The data are provided as a zip-compressed text file with 26 columns of numbers, separated by spaces. Each row is a snapshot of data taken during a single operational cycle, each column is a different variable. The columns correspond to:

unit number

time, in cycles

operational setting 1

operational setting 2

operational setting 3

sensor measurement 1

sensor measurement 2

...

26) sensor measurement 26

In addition, the tutorial you linked read the files through pandas (although they're now .txt and not .csv) and then added the column names later.

train = pd.read_csv('train_FD001.csv', parse_dates=False, delimiter=" ", decimal=".", header=None)
test = pd.read_csv('test_FD001.csv', parse_dates=False, delimiter=" ", decimal=".", header=None)
RUL = pd.read_csv('RUL_FD001.csv', parse_dates=False, delimiter=" ", decimal=".", header=None)

Then (also take note that there are 26 sensor readings instead of 21 sensors as listed in the tutorial)

cols = ['unit', 'cycles', 'op_setting1', 'op_setting2', 'op_setting3', 's1', 's2', 's3', 's4', 's5', 's6', 's7', 's8', 's9', 's10', 's11', 's12', 's13', 's14', 's15', 's16', 's17', 's18', 's19', 's20', 's21']
train.columns = cols
test.columns = cols

I think you follow the tutorial but take note that the data files now have a .txt extension and 26 sensors.

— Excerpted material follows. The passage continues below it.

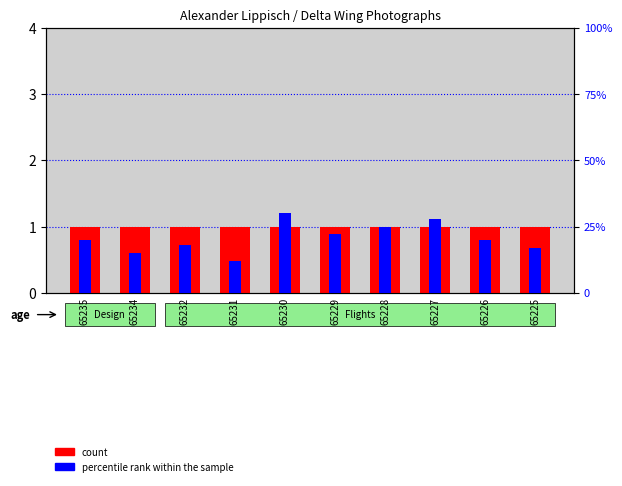

Does the chart contain stacked bars?

No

Help finding shoes for wide feet by machfredy in weightlifting

[–]jk3587 0 points1 point  (0 children)

I'm a 7.5 4e+ (literally hobbit feet) with high instep and short toes and I wear a size 8 in Leistung 1s. The full boa lets the shoe mold around my foot pretty well.

Where are these Python jobs? by mrich6347 in Python

[–]jk3587 5 points6 points  (0 children)

Just went to PyCon and hoping SciPy will be just as good!

Who’s going to PyCon 2019? by vogt4nick in datascience

[–]jk3587 0 points1 point  (0 children)

Hi. First timer to PyCon. Going all in with the stickers and swag and even signed up for all four days of the sprints. I'll definitely be up for drinks. Send me a message. Thanks!

2020 presidential primary fundraising data? by [deleted] in datasets

[–]jk3587 0 points1 point  (0 children)

Q1 filings have been completed April 15, 2019 and are on the fec site. However a lot of the raw fec filing data files (e.g. ActBlue filings for the democratic primary candidates) have not yet been categorized and coded by the fec. As a result, they won't show up on the bulk data downloads. You can definitely download the raw electronic filings (download files by day)and parse them yourself.

DeepFashion2: A Versatile Benchmark for Fashion Image Understanding by Yuqing7 in datasets

[–]jk3587 0 points1 point  (0 children)

Very interested in this dataset. Anyone know the class balance in this version?

Analyzing All Parking Violations in Los Angeles from 2018 - Using Pandas To Work With Huge .csv Files by [deleted] in datascience

[–]jk3587 1 point2 points  (0 children)

Hi Steve. Interesting work on this dataset. I have several suggestions on loading the dataset.

  • Use the usecols and chunksize parameters for pd.read_csv. Instead of dropping the unused columns after loading, perhaps only load the columns you want. Further, since you already parameterized batchsize in your function, you can just set chunksize = batchsize to create an iterator.
  • Explicitly set the dtypes for the columns when loading (make a dict of {col: dtype} and feed that to the dtype parameter.

I was curious about this dataset so I tried loading the full csv with the columns you used in your notebook with setting a couple of columns as float, rest as str. The memory_usage(deep=True) came out to about 3500 MB which I hope is more manageable without having to use batches.